● **What you need to do**
Leave the pictures out and transcribe every record exactly.
*****
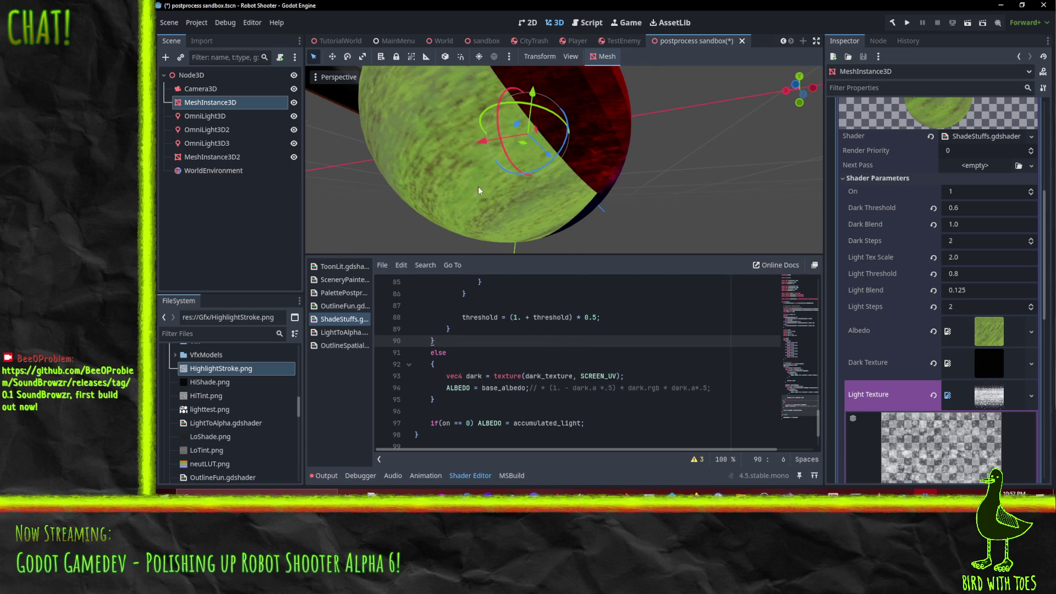
mouse_move(478, 191)
left_mouse_down()
mouse_move(506, 161)
mouse_move(465, 160)
mouse_move(479, 179)
mouse_move(510, 186)
mouse_move(501, 193)
left_mouse_up()
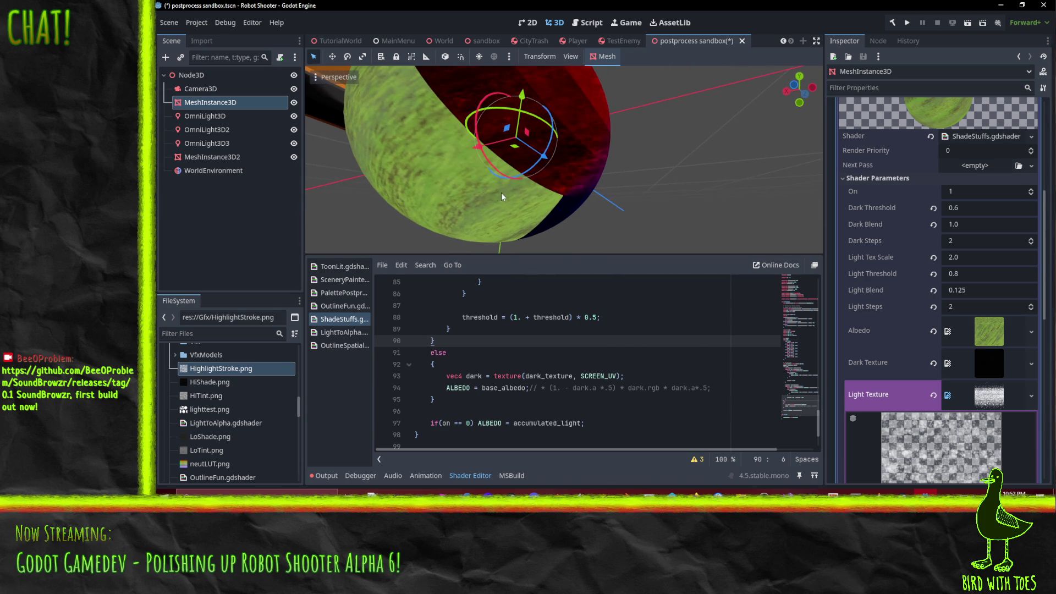
- Restore line 94, change the middle * to + and remove both *.5 factors
left_click(525, 389)
key("Delete")
key("Delete")
key("Delete")
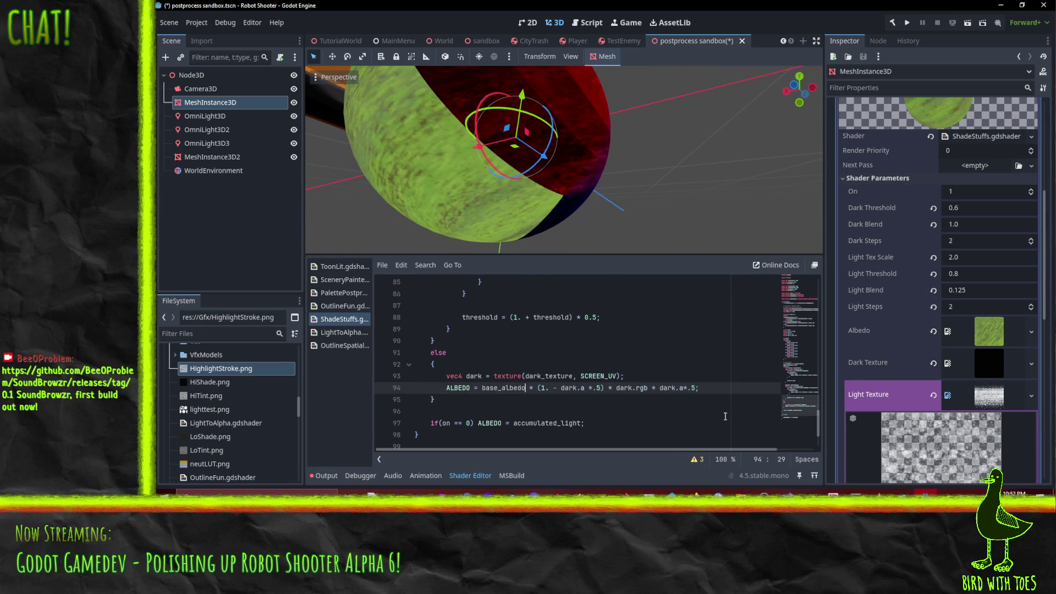
key("Right")
key("Right")
key("Right")
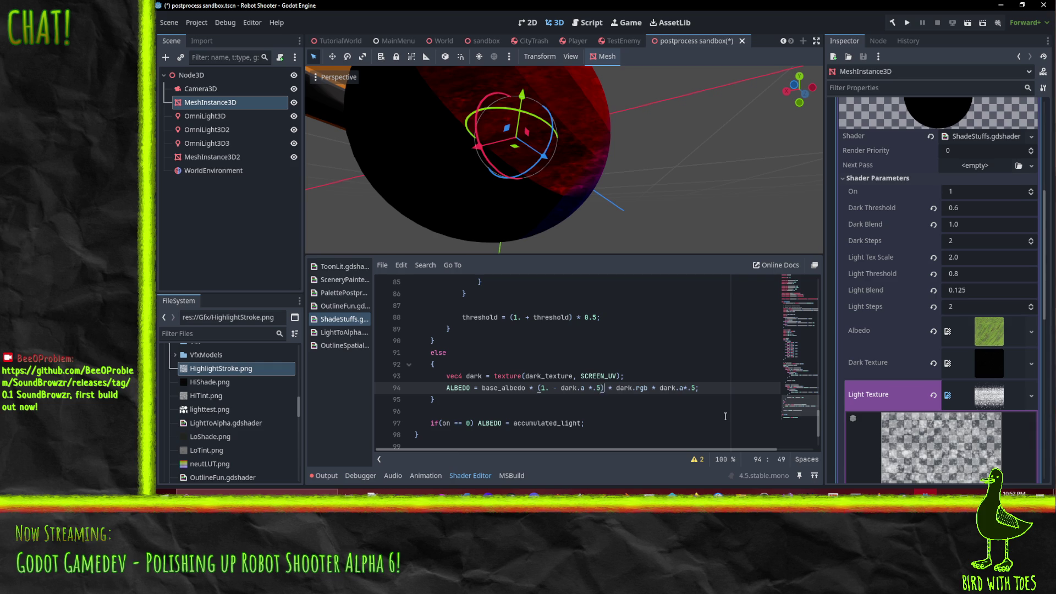
key("Right")
key("Delete")
type("+")
key("Left")
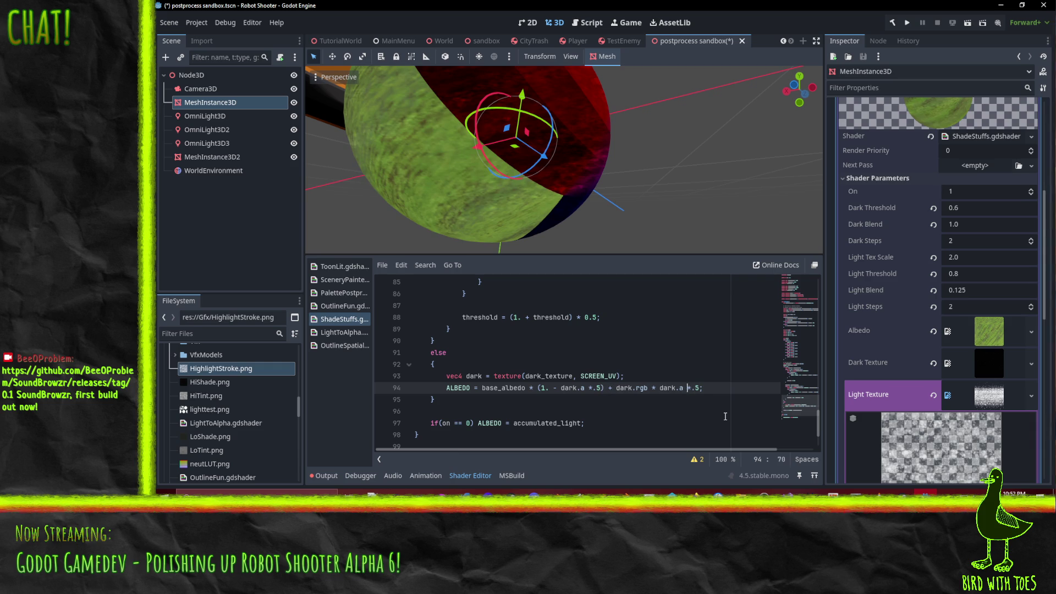
key("Delete")
key("Delete")
key("Delete")
key("Left")
key("BackSpace")
key("BackSpace")
key("BackSpace")
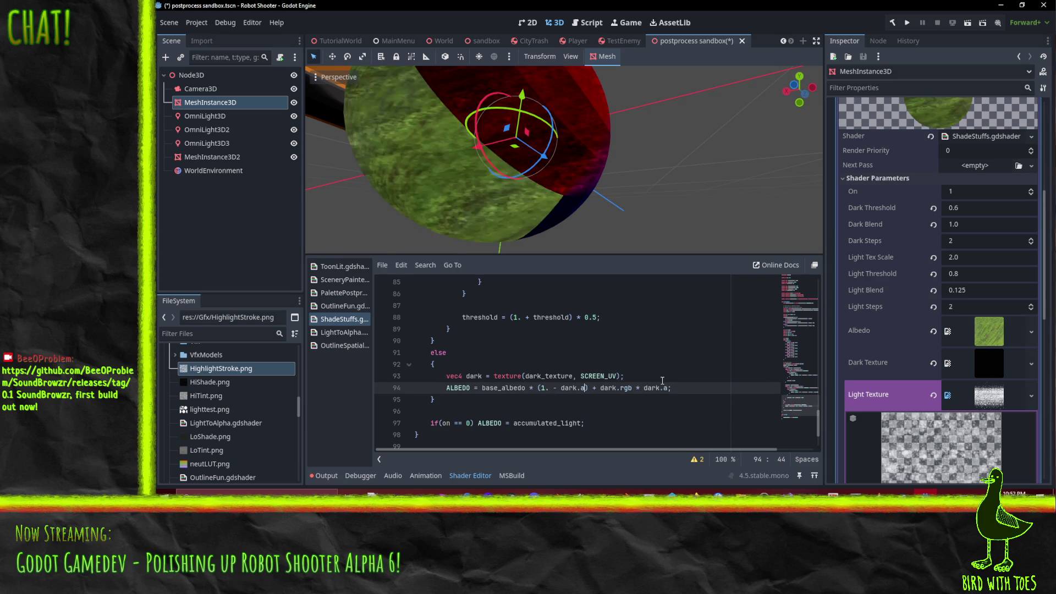
key("Up")
key("End")
- Below line 94, add a for loop: for(int i = 0; i < dark_steps; i++) {
scroll(481, 114, "up", 2)
scroll(474, 126, "down", 3)
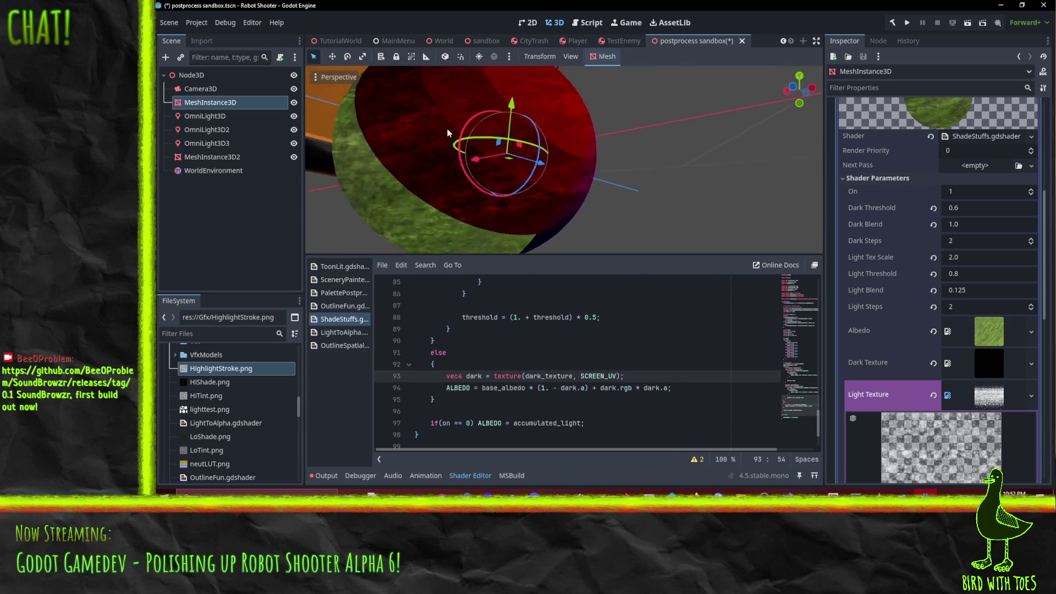
mouse_move(467, 164)
left_mouse_down()
mouse_move(608, 159)
mouse_move(511, 174)
left_mouse_up()
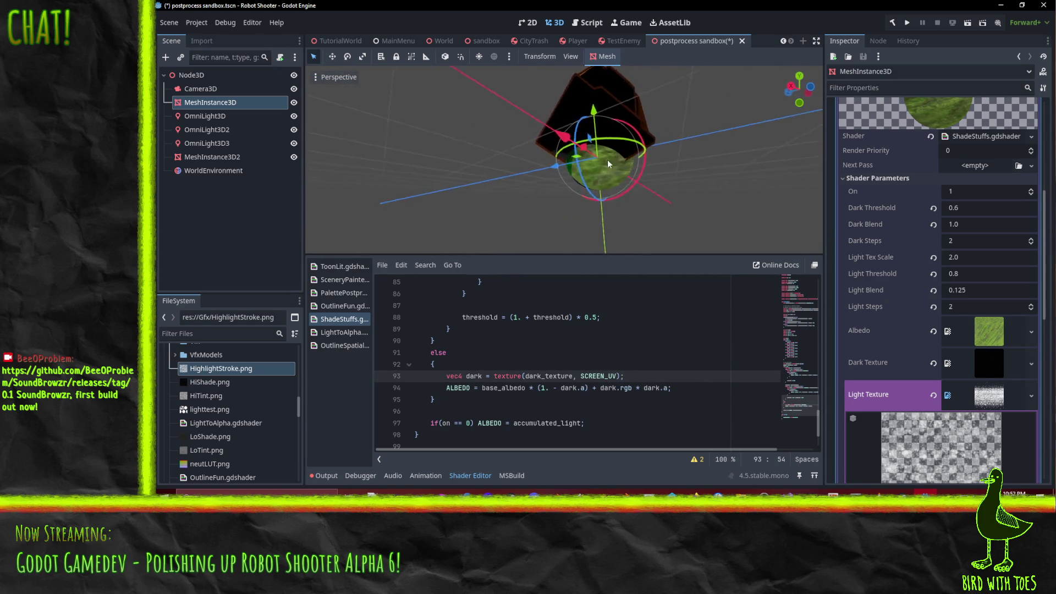
scroll(511, 174, "up", 3)
scroll(522, 180, "down", 1)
*****
● **Written answer**
mouse_move(478, 191)
left_mouse_down()
mouse_move(506, 161)
mouse_move(465, 160)
mouse_move(479, 179)
mouse_move(510, 186)
mouse_move(501, 193)
left_mouse_up()
- Restore line 94, change the middle * to + and remove both *.5 factors
left_click(525, 389)
key("Delete")
key("Delete")
key("Delete")
key("Right")
key("Right")
key("Right")
key("Right")
key("Delete")
type("+")
key("Left")
key("Delete")
key("Delete")
key("Delete")
key("Left")
key("BackSpace")
key("BackSpace")
key("BackSpace")
key("Up")
key("End")
- Below line 94, add a for loop: for(int i = 0; i < dark_steps; i++) {
scroll(481, 114, "up", 2)
scroll(474, 126, "down", 3)
mouse_move(467, 164)
left_mouse_down()
mouse_move(608, 159)
mouse_move(511, 174)
left_mouse_up()
scroll(511, 174, "up", 3)
scroll(522, 180, "down", 1)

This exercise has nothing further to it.